PASSAGE TO READ
## START
You are viewing a plain text version of this content. The canonical link for it is here.

Posted to issues@spark.apache.org by "Vincent (JIRA)" <ji...@apache.org> on 2018/08/06 16:50:00 UTC

[jira] [Created] (SPARK-25034) possible triple memory consumption in fetchBlockSync()

Vincent created SPARK-25034:
-------------------------------

             Summary: possible triple memory consumption in fetchBlockSync()
                 Key: SPARK-25034
                 URL: https://issues.apache.org/jira/browse/SPARK-25034
             Project: Spark
          Issue Type: Improvement
          Components: Spark Core
    Affects Versions: 2.3.0, 2.2.2, 2.4.0
            Reporter: Vincent


Hello

in the code of  _fetchBlockSync_() in _blockTransferService_, we have:
 
{code:java}
val ret = ByteBuffer.allocate(data.size.toInt)
ret.put(data.nioByteBuffer())
ret.flip()
result.success(new NioManagedBuffer(ret))
## END
DATASET EXCERPT
## START
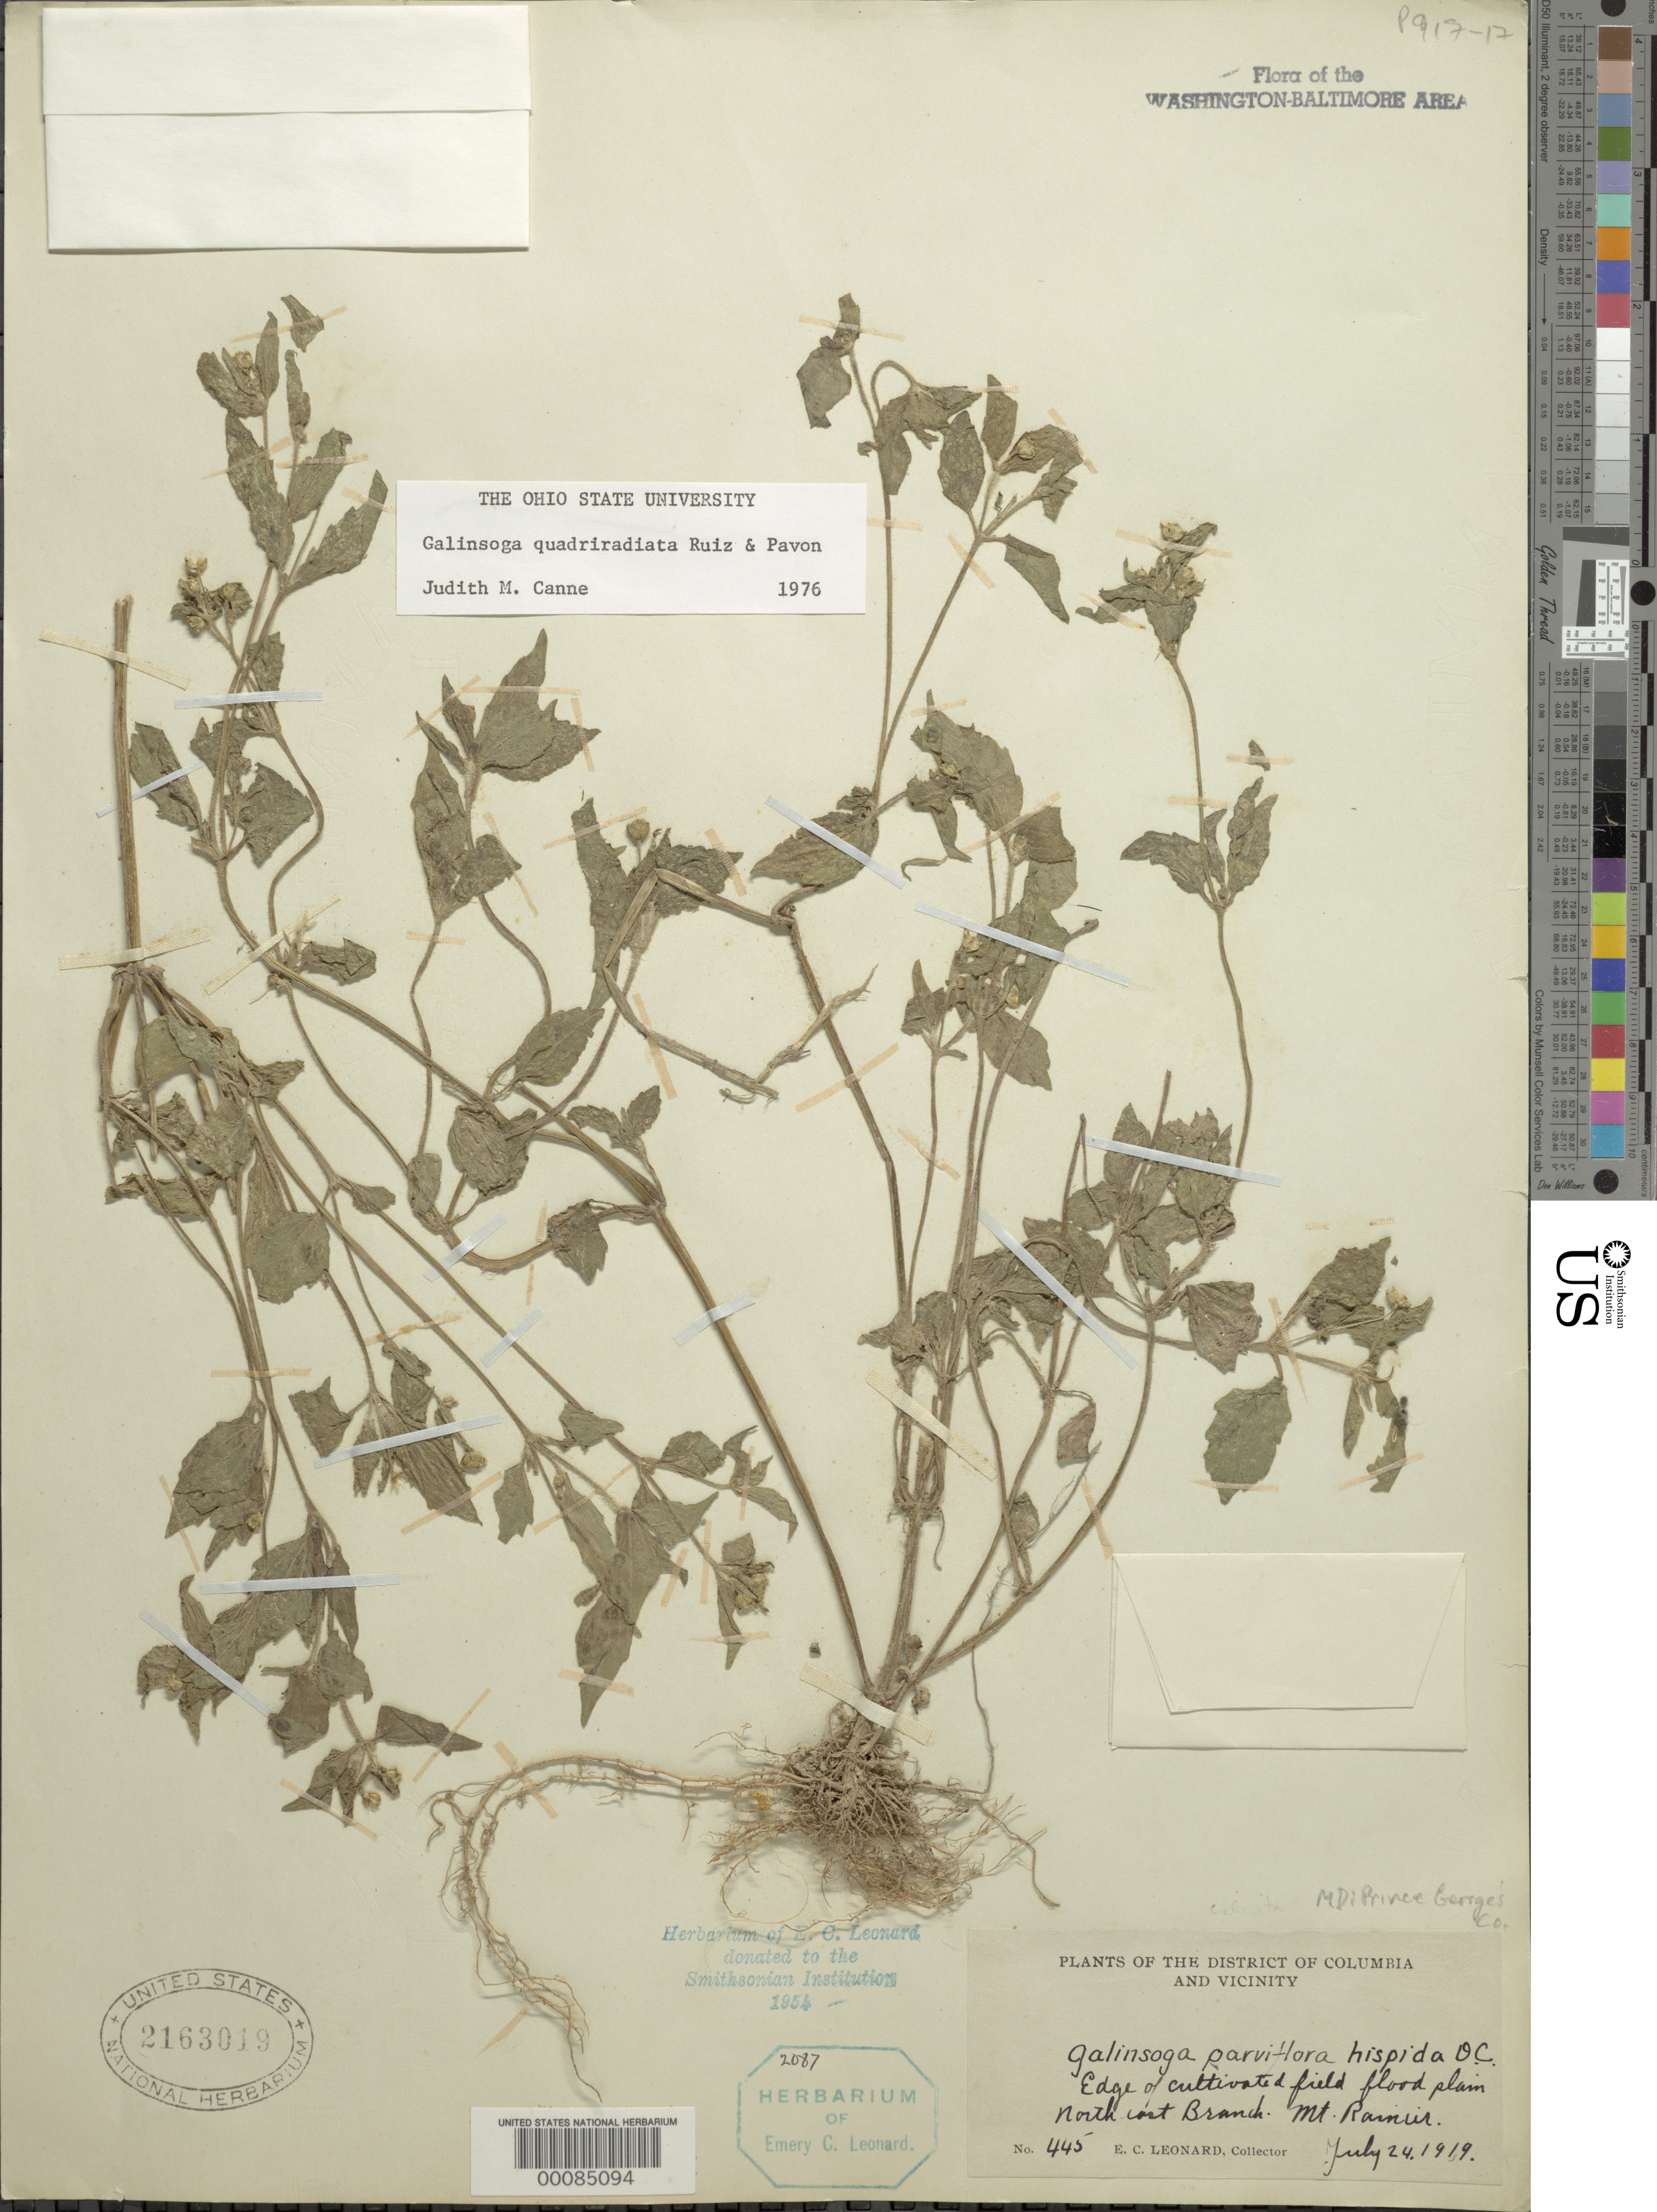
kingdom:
## END
WHAT TO WORK ON
(A) In the Spark issue report, give the part between "in the code" and "result.success(new NioManagedBuffer(ret))", inclusive, again with "ret" swapped for "buf".
(B) Which Spark versions does the Spark issue report list as affected?

ANSWERS FOR THE TASKS
(A)
in the code of  _fetchBlockSync_() in _blockTransferService_, we have:
 
{code:java}
val buf = ByteBuffer.allocate(data.size.toInt)
buf.put(data.nioByteBuffer())
buf.flip()
result.success(new NioManagedBuffer(buf))

(B) 2.3.0, 2.2.2, and 2.4.0